**DESCRIPTION OF THE TASK:**
The line with "LBV POA Newsletter Page 4 of 5" marks the first line to copy, and the line with "Directors Meeting Location: Home" marks the last. Transcribe that stretch of the data below exactly, without pictures.

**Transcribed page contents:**
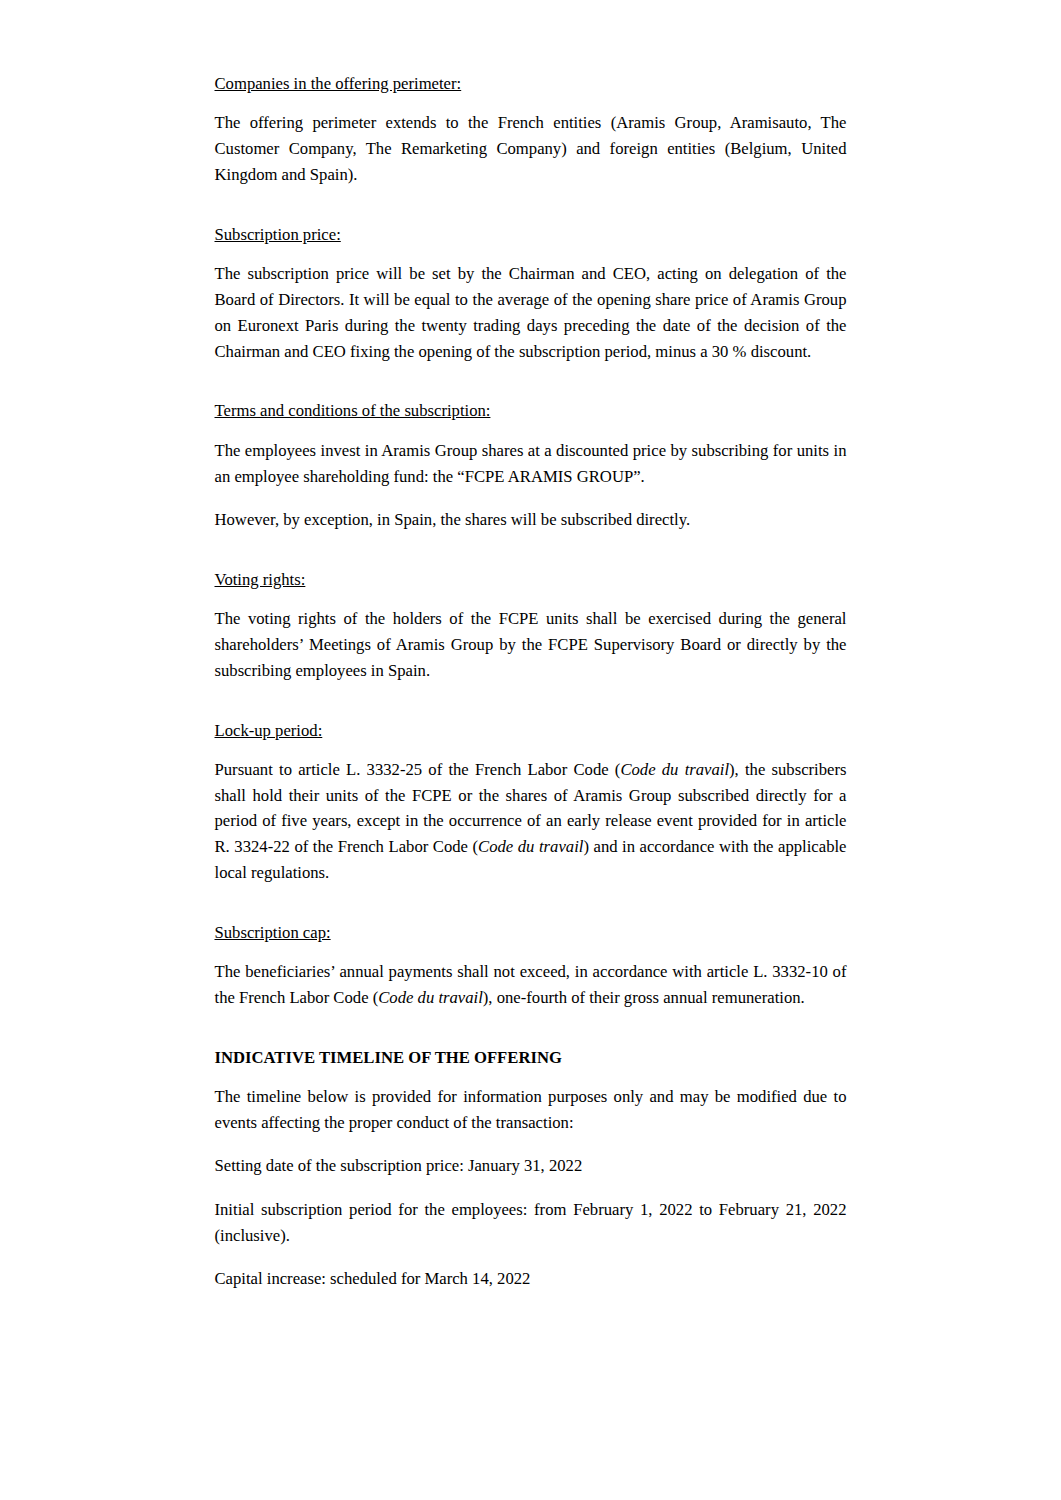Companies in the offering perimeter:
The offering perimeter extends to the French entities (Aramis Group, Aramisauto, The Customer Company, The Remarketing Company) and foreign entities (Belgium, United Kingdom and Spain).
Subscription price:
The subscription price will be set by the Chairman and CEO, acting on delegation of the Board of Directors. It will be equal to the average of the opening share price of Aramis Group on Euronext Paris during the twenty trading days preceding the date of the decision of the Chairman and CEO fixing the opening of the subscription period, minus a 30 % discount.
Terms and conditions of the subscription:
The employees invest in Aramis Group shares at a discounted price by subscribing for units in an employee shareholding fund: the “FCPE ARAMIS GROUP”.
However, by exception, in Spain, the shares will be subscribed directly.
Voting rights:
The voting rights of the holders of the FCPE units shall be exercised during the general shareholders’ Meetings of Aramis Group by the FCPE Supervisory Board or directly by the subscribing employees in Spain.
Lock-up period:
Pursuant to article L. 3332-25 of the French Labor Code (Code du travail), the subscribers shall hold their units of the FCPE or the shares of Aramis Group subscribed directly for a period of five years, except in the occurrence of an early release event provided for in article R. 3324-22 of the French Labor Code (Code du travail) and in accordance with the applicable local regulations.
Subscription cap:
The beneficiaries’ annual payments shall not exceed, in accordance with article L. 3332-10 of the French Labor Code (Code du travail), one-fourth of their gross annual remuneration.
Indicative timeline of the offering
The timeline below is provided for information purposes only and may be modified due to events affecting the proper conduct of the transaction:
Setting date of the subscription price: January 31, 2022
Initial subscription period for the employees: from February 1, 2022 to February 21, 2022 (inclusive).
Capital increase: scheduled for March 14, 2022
--
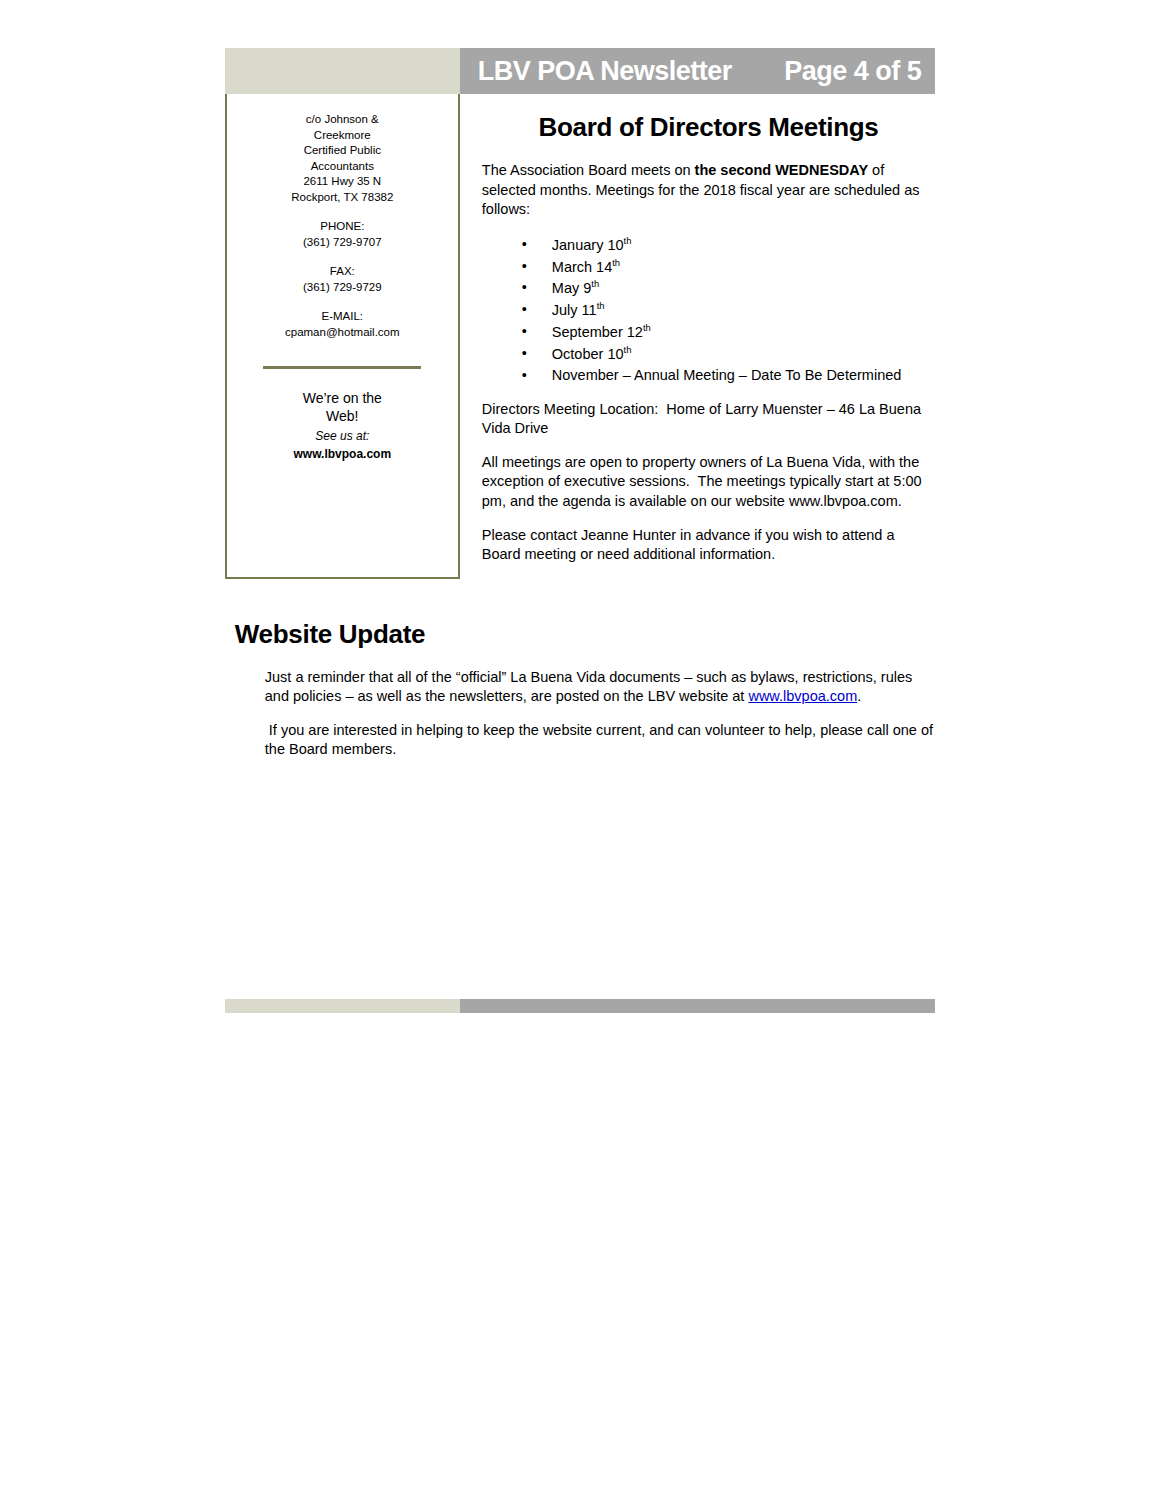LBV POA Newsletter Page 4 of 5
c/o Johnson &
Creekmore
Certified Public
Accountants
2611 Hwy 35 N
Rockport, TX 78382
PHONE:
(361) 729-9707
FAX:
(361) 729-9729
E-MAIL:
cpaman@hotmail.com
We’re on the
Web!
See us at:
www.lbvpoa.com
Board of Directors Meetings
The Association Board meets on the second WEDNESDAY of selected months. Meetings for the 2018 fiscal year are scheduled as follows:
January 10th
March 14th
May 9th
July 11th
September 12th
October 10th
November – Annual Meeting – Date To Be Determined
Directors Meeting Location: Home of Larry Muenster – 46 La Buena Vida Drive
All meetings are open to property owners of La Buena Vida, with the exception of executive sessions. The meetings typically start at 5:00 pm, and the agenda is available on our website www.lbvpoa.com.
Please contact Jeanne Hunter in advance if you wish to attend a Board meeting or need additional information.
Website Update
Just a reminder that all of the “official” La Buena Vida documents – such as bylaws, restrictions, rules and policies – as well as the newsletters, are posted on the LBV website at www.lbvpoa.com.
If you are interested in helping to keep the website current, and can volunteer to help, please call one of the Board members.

**REPLY TO THE EXERCISE:**
LBV POA Newsletter Page 4 of 5
c/o Johnson &
Creekmore
Certified Public
Accountants
2611 Hwy 35 N
Rockport, TX 78382
PHONE:
(361) 729-9707
FAX:
(361) 729-9729
E-MAIL:
cpaman@hotmail.com
We’re on the
Web!
See us at:
www.lbvpoa.com
Board of Directors Meetings
The Association Board meets on the second WEDNESDAY of selected months. Meetings for the 2018 fiscal year are scheduled as follows:
January 10th
March 14th
May 9th
July 11th
September 12th
October 10th
November – Annual Meeting – Date To Be Determined
Directors Meeting Location: Home of Larry Muenster – 46 La Buena Vida Drive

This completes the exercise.